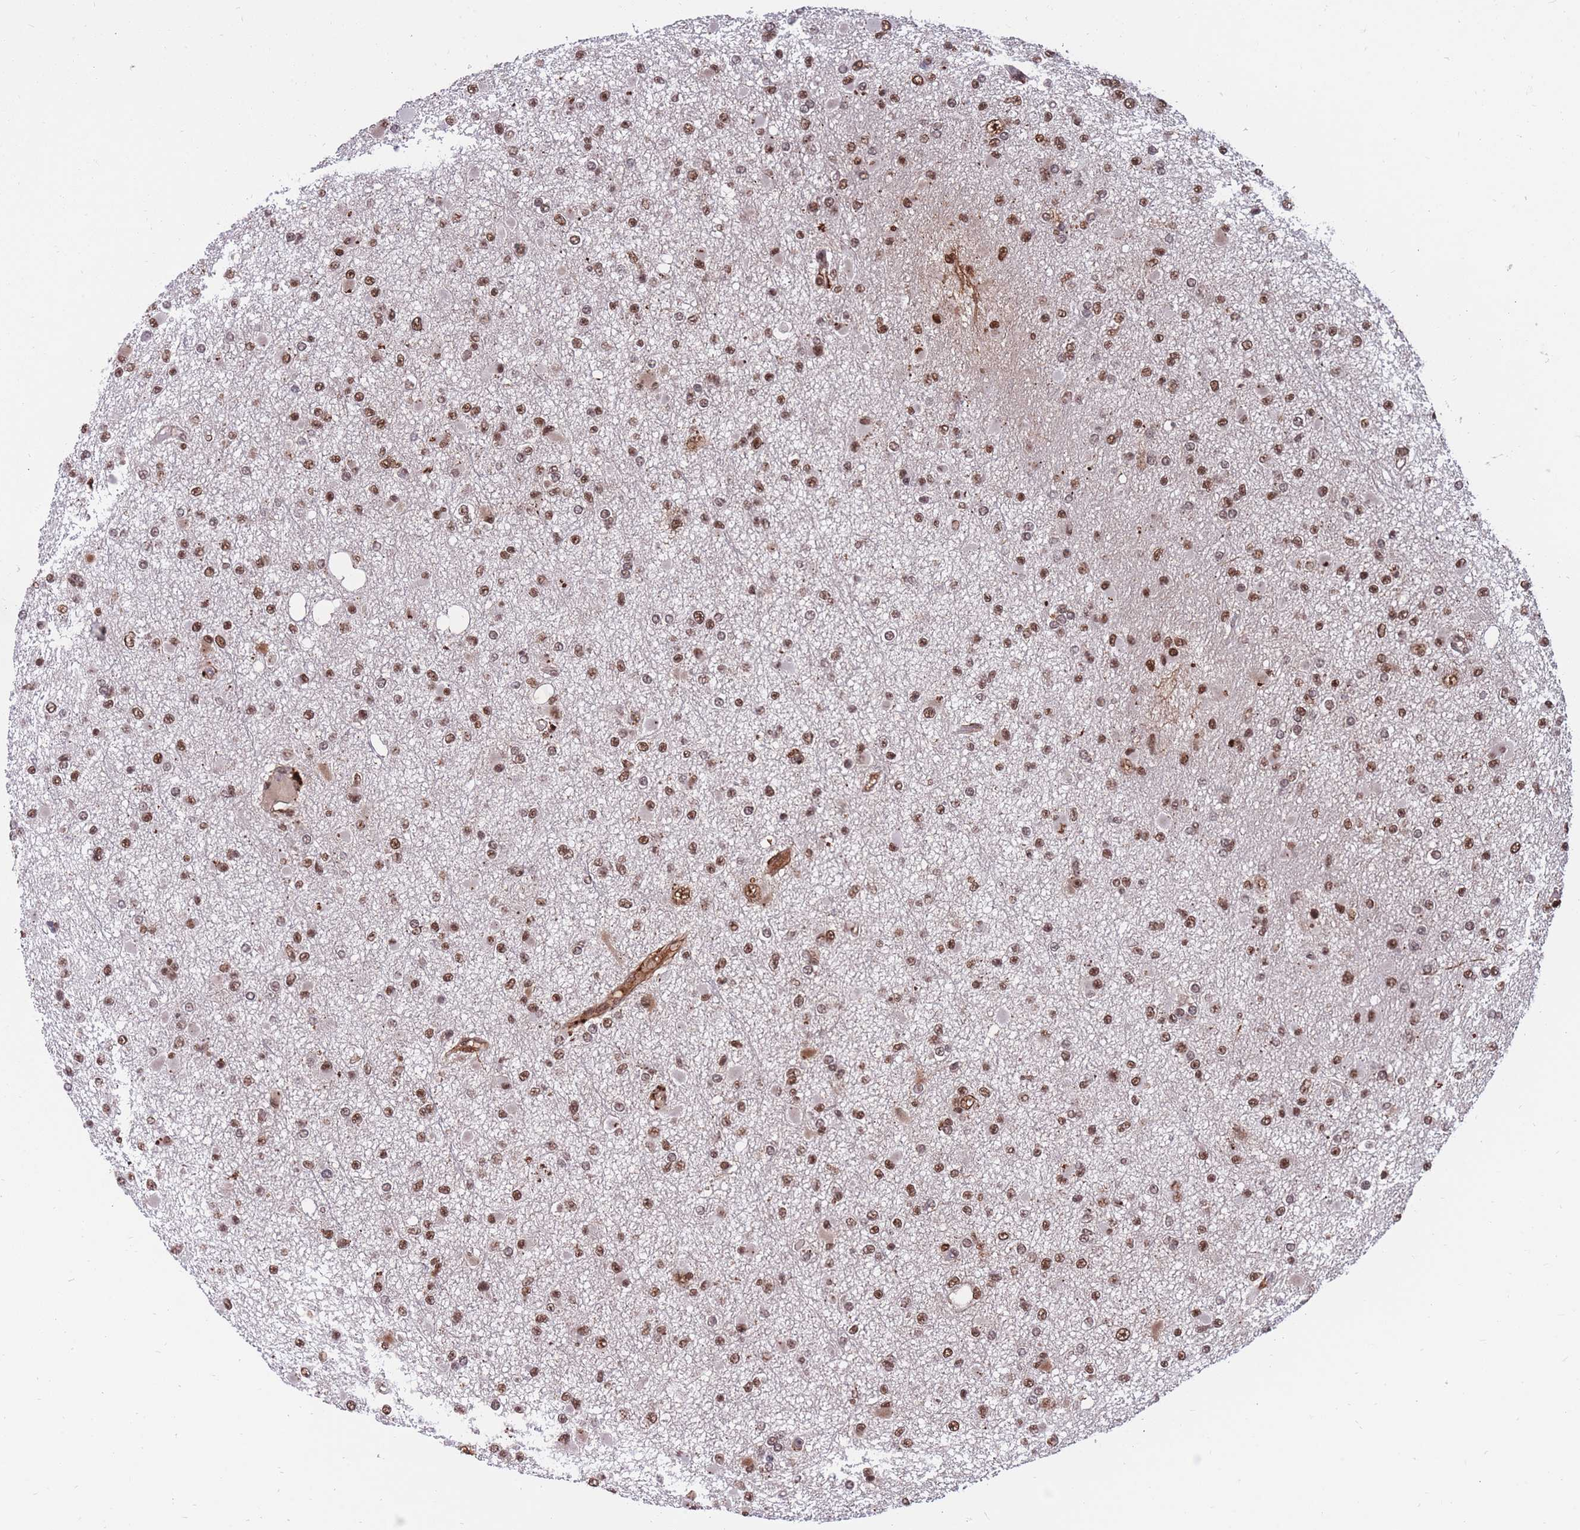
{"staining": {"intensity": "moderate", "quantity": ">75%", "location": "nuclear"}, "tissue": "glioma", "cell_type": "Tumor cells", "image_type": "cancer", "snomed": [{"axis": "morphology", "description": "Glioma, malignant, Low grade"}, {"axis": "topography", "description": "Brain"}], "caption": "Immunohistochemistry image of human low-grade glioma (malignant) stained for a protein (brown), which exhibits medium levels of moderate nuclear positivity in about >75% of tumor cells.", "gene": "PRPF19", "patient": {"sex": "female", "age": 22}}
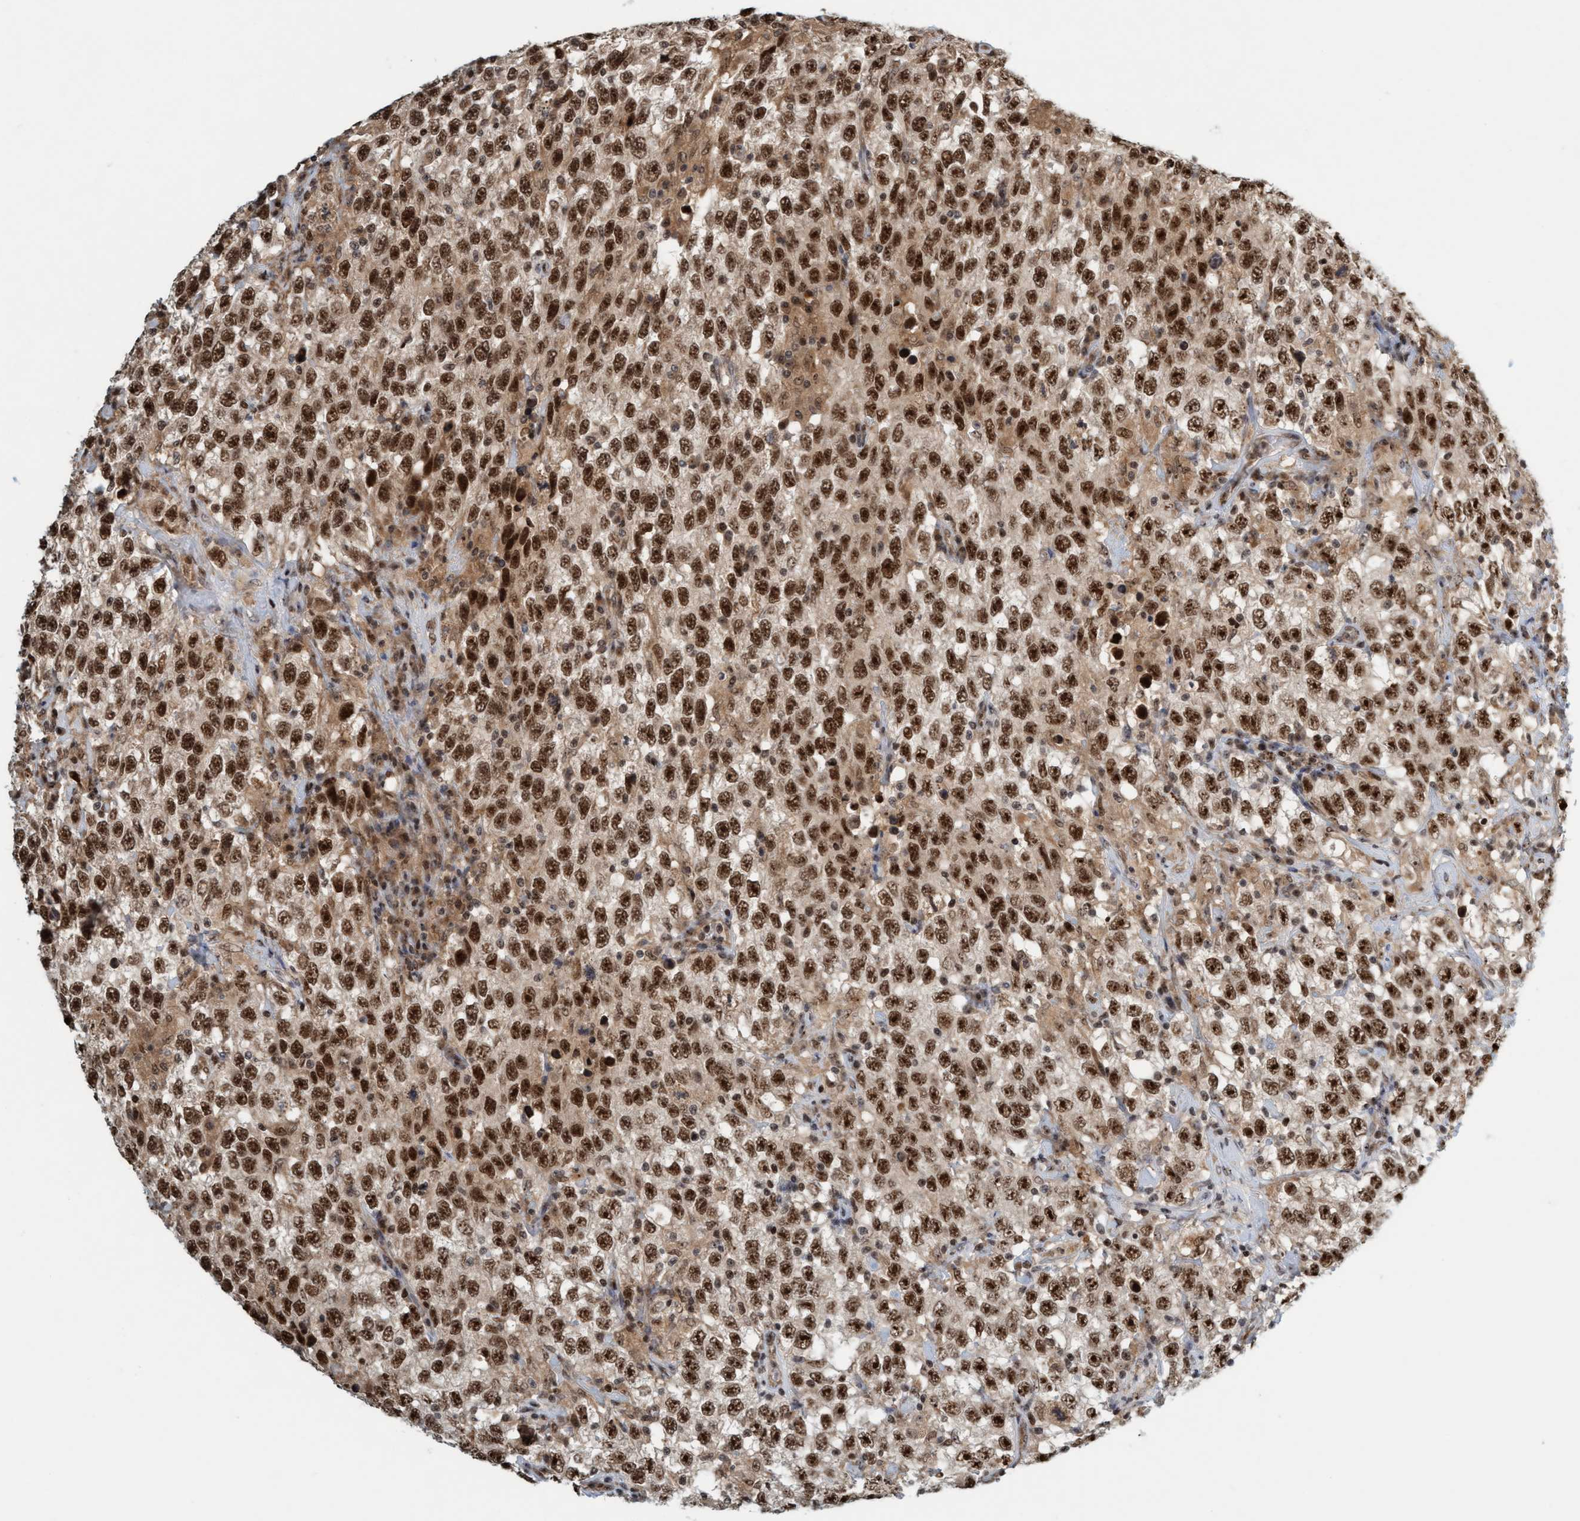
{"staining": {"intensity": "strong", "quantity": ">75%", "location": "nuclear"}, "tissue": "testis cancer", "cell_type": "Tumor cells", "image_type": "cancer", "snomed": [{"axis": "morphology", "description": "Seminoma, NOS"}, {"axis": "topography", "description": "Testis"}], "caption": "Human testis seminoma stained with a protein marker shows strong staining in tumor cells.", "gene": "SMCR8", "patient": {"sex": "male", "age": 41}}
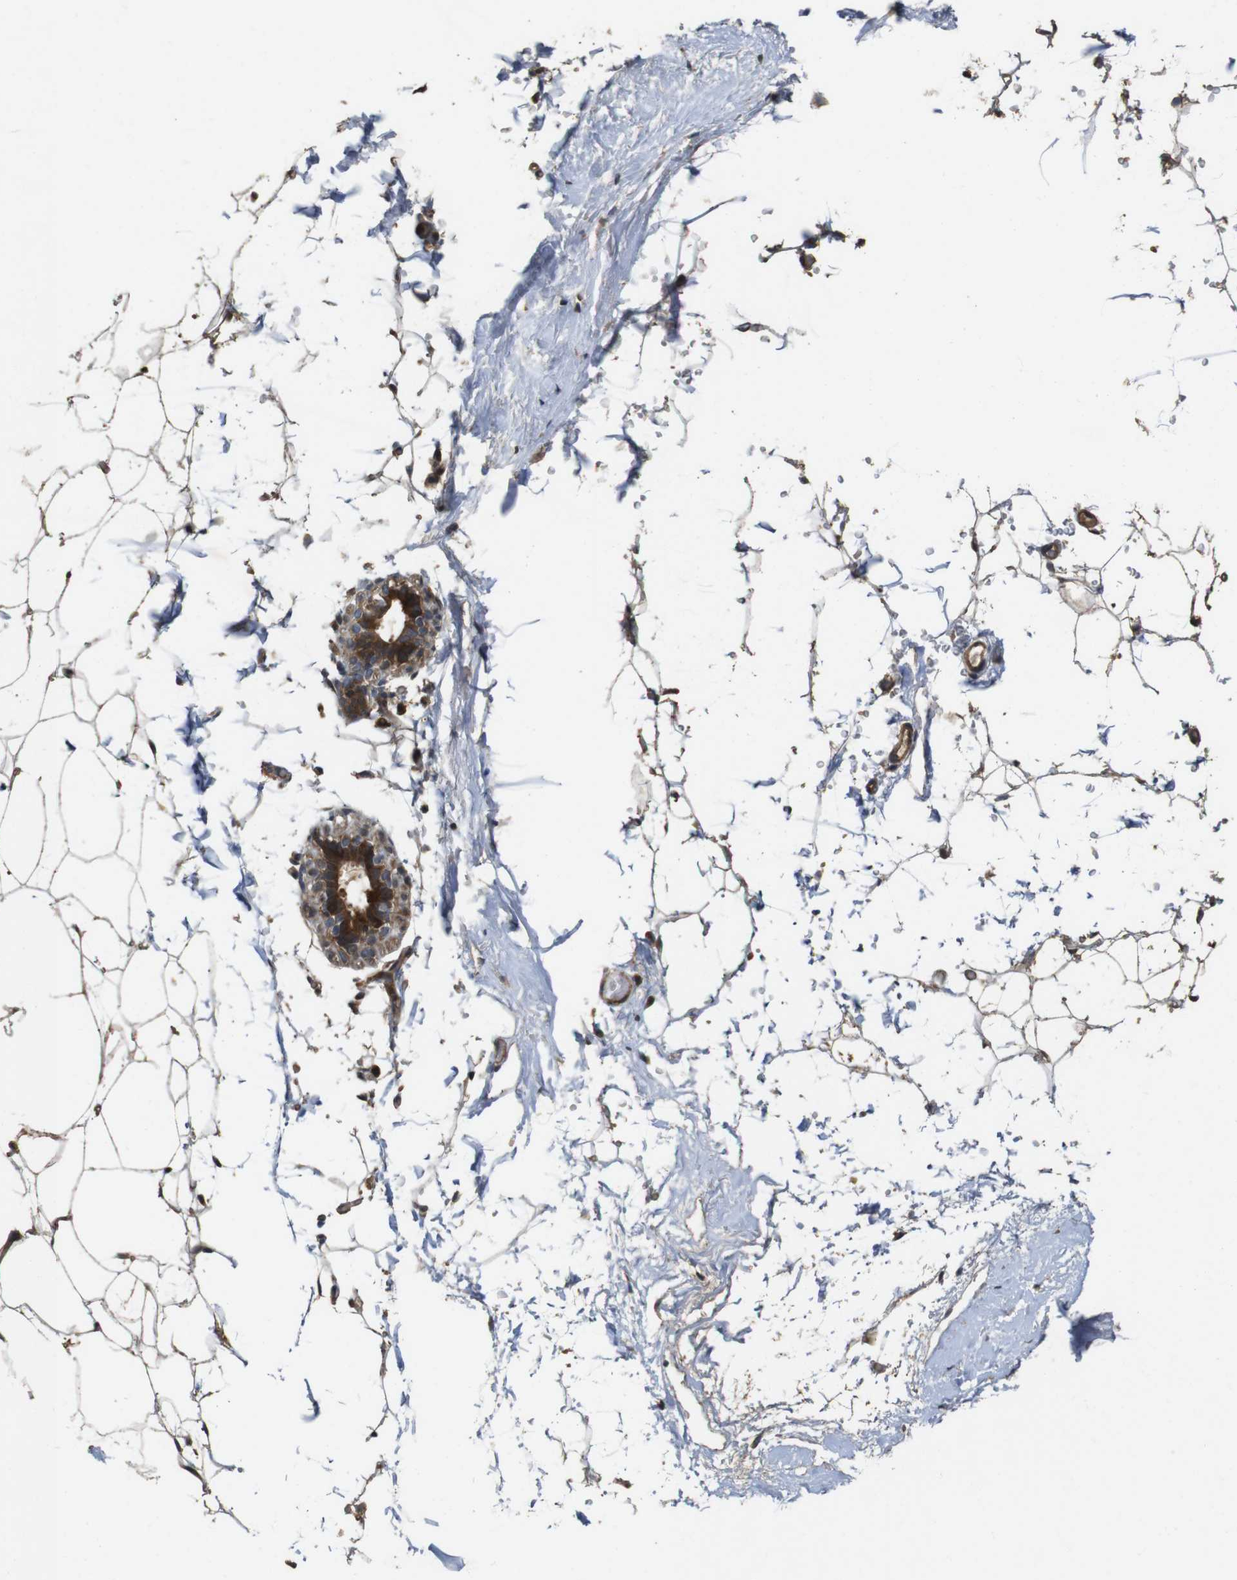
{"staining": {"intensity": "moderate", "quantity": ">75%", "location": "cytoplasmic/membranous"}, "tissue": "adipose tissue", "cell_type": "Adipocytes", "image_type": "normal", "snomed": [{"axis": "morphology", "description": "Normal tissue, NOS"}, {"axis": "topography", "description": "Breast"}, {"axis": "topography", "description": "Soft tissue"}], "caption": "A histopathology image of adipose tissue stained for a protein shows moderate cytoplasmic/membranous brown staining in adipocytes.", "gene": "PCDHB10", "patient": {"sex": "female", "age": 75}}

**Task statement**
Without the pictures, give every line above again exactly.

**Final answer**
{"staining": {"intensity": "moderate", "quantity": ">75%", "location": "nuclear"}, "tissue": "glioma", "cell_type": "Tumor cells", "image_type": "cancer", "snomed": [{"axis": "morphology", "description": "Glioma, malignant, Low grade"}, {"axis": "topography", "description": "Brain"}], "caption": "Immunohistochemistry image of human low-grade glioma (malignant) stained for a protein (brown), which exhibits medium levels of moderate nuclear positivity in about >75% of tumor cells.", "gene": "PRPF19", "patient": {"sex": "female", "age": 22}}
{"staining": {"intensity": "strong", "quantity": ">75%", "location": "nuclear"}, "tissue": "testis cancer", "cell_type": "Tumor cells", "image_type": "cancer", "snomed": [{"axis": "morphology", "description": "Seminoma, NOS"}, {"axis": "topography", "description": "Testis"}], "caption": "Human testis seminoma stained with a protein marker shows strong staining in tumor cells.", "gene": "SMCR8", "patient": {"sex": "male", "age": 41}}
{"staining": {"intensity": "moderate", "quantity": ">75%", "location": "cytoplasmic/membranous"}, "tissue": "adipose tissue", "cell_type": "Adipocytes", "image_type": "normal", "snomed": [{"axis": "morphology", "description": "Normal tissue, NOS"}, {"axis": "topography", "description": "Breast"}, {"axis": "topography", "description": "Soft tissue"}], "caption": "A histopathology image of adipose tissue stained for a protein shows moderate cytoplasmic/membranous brown staining in adipocytes.", "gene": "PCDHB10", "patient": {"sex": "female", "age": 75}}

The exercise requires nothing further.